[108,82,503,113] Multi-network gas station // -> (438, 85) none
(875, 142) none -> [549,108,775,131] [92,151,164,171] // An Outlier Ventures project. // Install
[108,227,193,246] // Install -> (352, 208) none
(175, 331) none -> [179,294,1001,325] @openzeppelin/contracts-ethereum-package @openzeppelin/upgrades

==

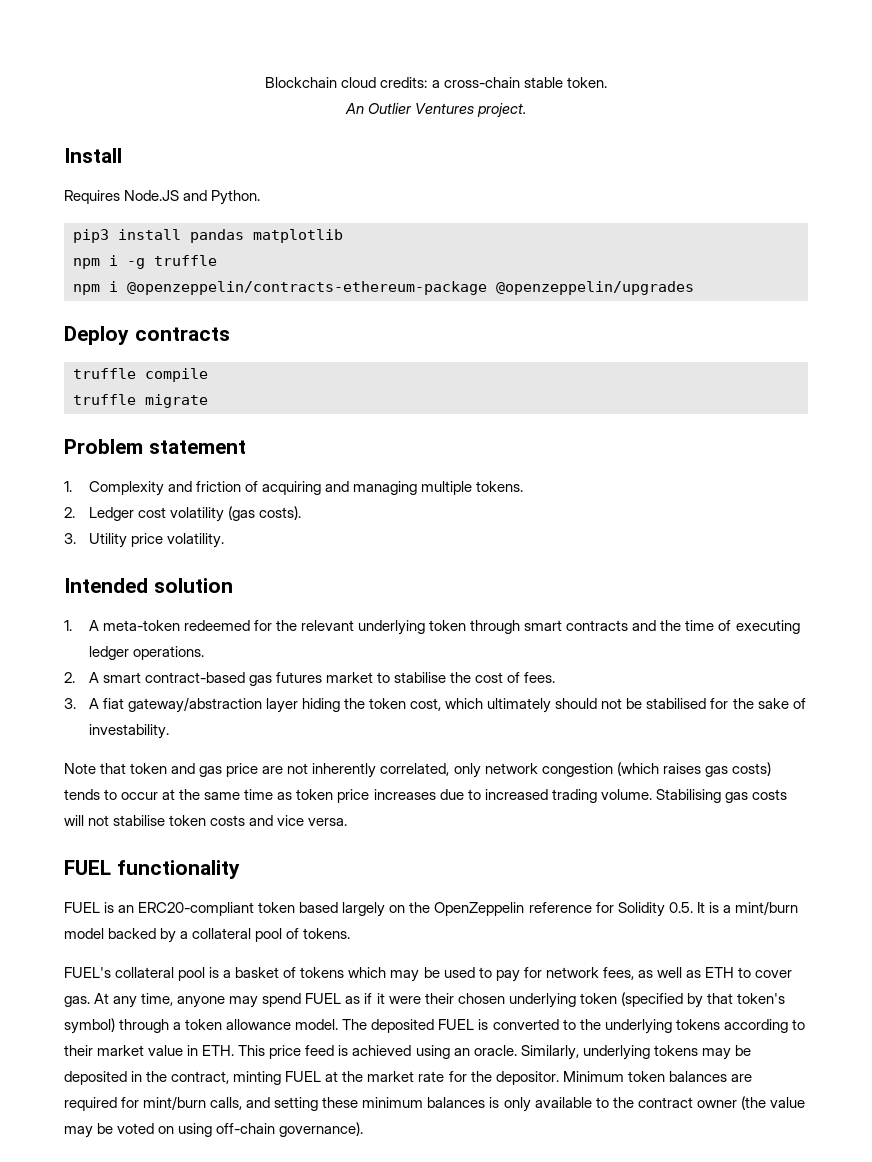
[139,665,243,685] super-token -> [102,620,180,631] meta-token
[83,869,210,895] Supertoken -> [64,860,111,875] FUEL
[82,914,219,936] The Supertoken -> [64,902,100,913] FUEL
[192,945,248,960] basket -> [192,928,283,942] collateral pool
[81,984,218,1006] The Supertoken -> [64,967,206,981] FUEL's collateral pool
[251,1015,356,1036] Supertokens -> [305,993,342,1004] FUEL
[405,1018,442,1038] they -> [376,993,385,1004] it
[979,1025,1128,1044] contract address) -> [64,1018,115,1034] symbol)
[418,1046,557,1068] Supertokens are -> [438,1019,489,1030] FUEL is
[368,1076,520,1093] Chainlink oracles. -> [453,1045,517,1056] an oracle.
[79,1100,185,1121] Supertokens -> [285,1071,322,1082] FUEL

> _PROBLEM_
Using only the entries above, output the line with "[108,227,193,246] // Install", the line with "(175, 331) none", and all lines between them, exactly as they stand.

> _REPLY TO THE EXERCISE_
[108,227,193,246] // Install -> (352, 208) none
(175, 331) none -> [179,294,1001,325] @openzeppelin/contracts-ethereum-package @openzeppelin/upgrades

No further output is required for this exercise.